_GIVEN ENTRIES_.
----------------
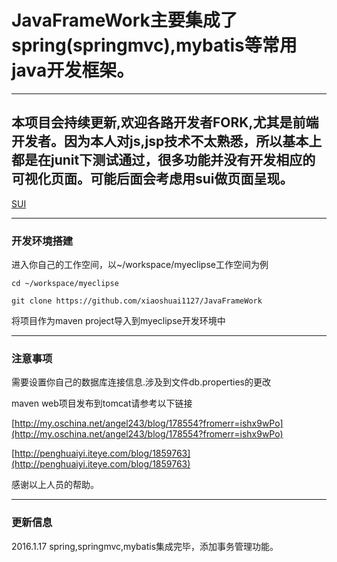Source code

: # JavaFrameWork主要集成了spring(springmvc),mybatis等常用java开发框架。

***

## 本项目会持续更新,欢迎各路开发者FORK,尤其是前端开发者。因为本人对js,jsp技术不太熟悉，所以基本上都是在junit下测试通过，很多功能并没有开发相应的可视化页面。可能后面会考虑用sui做页面呈现。
[SUI](http://sui.taobao.org/sui/docs/index.html)

***
### 开发环境搭建
进入你自己的工作空间，以~/workspace/myeclipse工作空间为例

`cd ~/workspace/myeclipse`

`git clone https://github.com/xiaoshuai1127/JavaFrameWork`

将项目作为maven project导入到myeclipse开发环境中

***

### 注意事项

需要设置你自己的数据库连接信息.涉及到文件db.properties的更改

maven web项目发布到tomcat请参考以下链接

[http://my.oschina.net/angel243/blog/178554?fromerr=ishx9wPo](http://my.oschina.net/angel243/blog/178554?fromerr=ishx9wPo)

[http://penghuaiyi.iteye.com/blog/1859763](http://penghuaiyi.iteye.com/blog/1859763)

感谢以上人员的帮助。
***
### 更新信息
2016.1.17
spring,springmvc,mybatis集成完毕，添加事务管理功能。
----------------
_WHAT YOU HAVE TO DO_. Reproduce every line from the entries that holds the word "blog".

_WRITTEN RESPONSE_.
[http://my.oschina.net/angel243/blog/178554?fromerr=ishx9wPo](http://my.oschina.net/angel243/blog/178554?fromerr=ishx9wPo)
[http://penghuaiyi.iteye.com/blog/1859763](http://penghuaiyi.iteye.com/blog/1859763)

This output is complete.